In times of low, there is always retail therapy to turn to. And so to improve our mood we hitchhiked to Ullapool on Thursday morning. We had nice coffee and bought lots of yummy food to bring back on school bus. It was a very interesting experience, which made me realised that no, I don’t miss my work just yet.
Comfort buying is what distinguishes retail therapy from ordinary shopping, and so I have one of my comfort buys to share with you. Pretty, only how would it fit into my already full dry bags and where am I going to wear it?
But retail therapy works only for short while, so the day then resulted in the two articles, Czech and English. And none of us had good night sleep.
Friday was much better. Many of you sent us messages via blog, face book, phone or email. We are very thankful for them. It wasn’t easy to keep distance and perspective on the whole think but we think we got there now. Yes it was just small group of people who got maybe jealous or maybe just misunderstood our concept. There was a prominent voice of the one kayaker, and he still continued in sending us message in similar tone yesterday, but we do laugh at it now.
We are also overwhelmed by the support we received. We knew that our friends were reading our blog (compulsory) and then few other people did, too (fantastic), but so many? To see all this support really motivates us to continue with this journey, and hopefully it won’t scare us and change our perception and writing.
So while we were still a bit low yesterday we went for walk. In the end we are in a very beautiful place of Summer Isles. We admired them already during our arrival on Wednesday and took time to paddle past and around few of them.
The first island we passed was Priest Island. We had lunch there, but psst, don’t tell the R.S.P.B.it use dot be a favourite hunt for smugglers. The name of the island is apparently due to a priest using it as his retreat. Another story talks about Lochbroom priest who used it and isolated punishment island for licentious monks during medieval times.
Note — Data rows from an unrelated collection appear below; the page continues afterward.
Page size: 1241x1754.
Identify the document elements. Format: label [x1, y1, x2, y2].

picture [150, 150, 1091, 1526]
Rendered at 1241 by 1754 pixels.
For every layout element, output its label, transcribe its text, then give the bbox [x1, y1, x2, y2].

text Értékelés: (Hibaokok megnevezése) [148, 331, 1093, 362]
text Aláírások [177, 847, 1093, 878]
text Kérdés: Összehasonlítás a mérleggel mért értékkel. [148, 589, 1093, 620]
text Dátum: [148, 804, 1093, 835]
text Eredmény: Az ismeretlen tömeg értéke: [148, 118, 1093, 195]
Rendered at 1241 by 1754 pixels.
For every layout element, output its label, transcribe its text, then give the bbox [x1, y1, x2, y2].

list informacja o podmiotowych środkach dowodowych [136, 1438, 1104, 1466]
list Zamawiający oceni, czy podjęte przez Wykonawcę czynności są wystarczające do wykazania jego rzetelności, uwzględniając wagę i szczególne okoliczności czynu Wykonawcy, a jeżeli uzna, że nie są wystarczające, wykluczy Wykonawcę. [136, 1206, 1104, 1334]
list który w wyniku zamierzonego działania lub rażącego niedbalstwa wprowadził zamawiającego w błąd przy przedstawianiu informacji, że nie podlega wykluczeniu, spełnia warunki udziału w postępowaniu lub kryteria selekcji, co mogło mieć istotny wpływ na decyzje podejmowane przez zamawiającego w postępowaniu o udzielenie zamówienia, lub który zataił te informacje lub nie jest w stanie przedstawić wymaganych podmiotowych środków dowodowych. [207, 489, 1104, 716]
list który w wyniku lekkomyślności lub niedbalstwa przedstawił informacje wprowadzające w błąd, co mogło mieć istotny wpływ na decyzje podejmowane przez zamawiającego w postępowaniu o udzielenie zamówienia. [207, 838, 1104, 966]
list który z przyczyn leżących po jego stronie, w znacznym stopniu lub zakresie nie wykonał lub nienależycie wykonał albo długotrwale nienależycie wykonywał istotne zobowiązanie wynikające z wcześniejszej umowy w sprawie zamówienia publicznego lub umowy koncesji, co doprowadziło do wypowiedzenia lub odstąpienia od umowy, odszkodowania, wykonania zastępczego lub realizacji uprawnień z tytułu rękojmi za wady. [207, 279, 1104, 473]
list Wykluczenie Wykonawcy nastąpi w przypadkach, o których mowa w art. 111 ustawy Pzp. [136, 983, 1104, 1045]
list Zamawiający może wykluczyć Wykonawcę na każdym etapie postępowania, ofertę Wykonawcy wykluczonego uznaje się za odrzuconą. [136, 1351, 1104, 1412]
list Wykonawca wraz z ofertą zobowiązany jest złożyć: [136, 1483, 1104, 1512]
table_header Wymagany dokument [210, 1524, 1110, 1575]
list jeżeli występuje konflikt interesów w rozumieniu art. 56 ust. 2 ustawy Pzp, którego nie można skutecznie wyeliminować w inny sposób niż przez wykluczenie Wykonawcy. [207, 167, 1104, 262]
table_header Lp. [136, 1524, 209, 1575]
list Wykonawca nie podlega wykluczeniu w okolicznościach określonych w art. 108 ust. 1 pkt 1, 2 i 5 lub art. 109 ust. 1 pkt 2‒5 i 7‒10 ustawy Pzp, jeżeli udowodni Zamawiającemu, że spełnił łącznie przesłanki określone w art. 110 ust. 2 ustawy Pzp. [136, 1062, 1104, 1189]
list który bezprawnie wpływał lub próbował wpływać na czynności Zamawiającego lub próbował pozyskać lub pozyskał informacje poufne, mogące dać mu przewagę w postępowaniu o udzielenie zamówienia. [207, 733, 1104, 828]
Also an sheep-stealing outlaw was banished here by people from Coigach, but later was accepted back to the mainland society.
Stac Mhic Aonghais
It is named after Angus Kerr from Coigach,who having dishonoured the daughter of a respected local family, was apprehended and left to perks on this small rock.
People regularly came to check on him. Once, although they removed the pears from their boat, Kerr managed to slip unnoticed, took the boat and drifted to the mainland near Stoer Head. Here he proclaimed himself as progenitor of the Kerrs of Assynt.
Is the largest of Summer Isles. It’s history stretches 1000 years into the Vikings times and was known as “Hawraray” – the island of haven, and used as their hiding place and base for mainland raids.
There is also a tale of a legendary treasure still buried here waiting to be discovered by a “one-eyed” Macleod.
In 18 and 19th century Tanera was widely populated, but by the beginning of the 20th century only two families remained.
Today there is a cafe, holiday homes and a post office.
Our campsite has a view of Risol Island. It used to have a fishing and curing station and inn for seamen.
Also we befriended local pig.
And since the weather wasn’t suitable for paddling, we at least tried some flying instead.
We hope to be backbone water on Sunday and finally making some progress towards the north.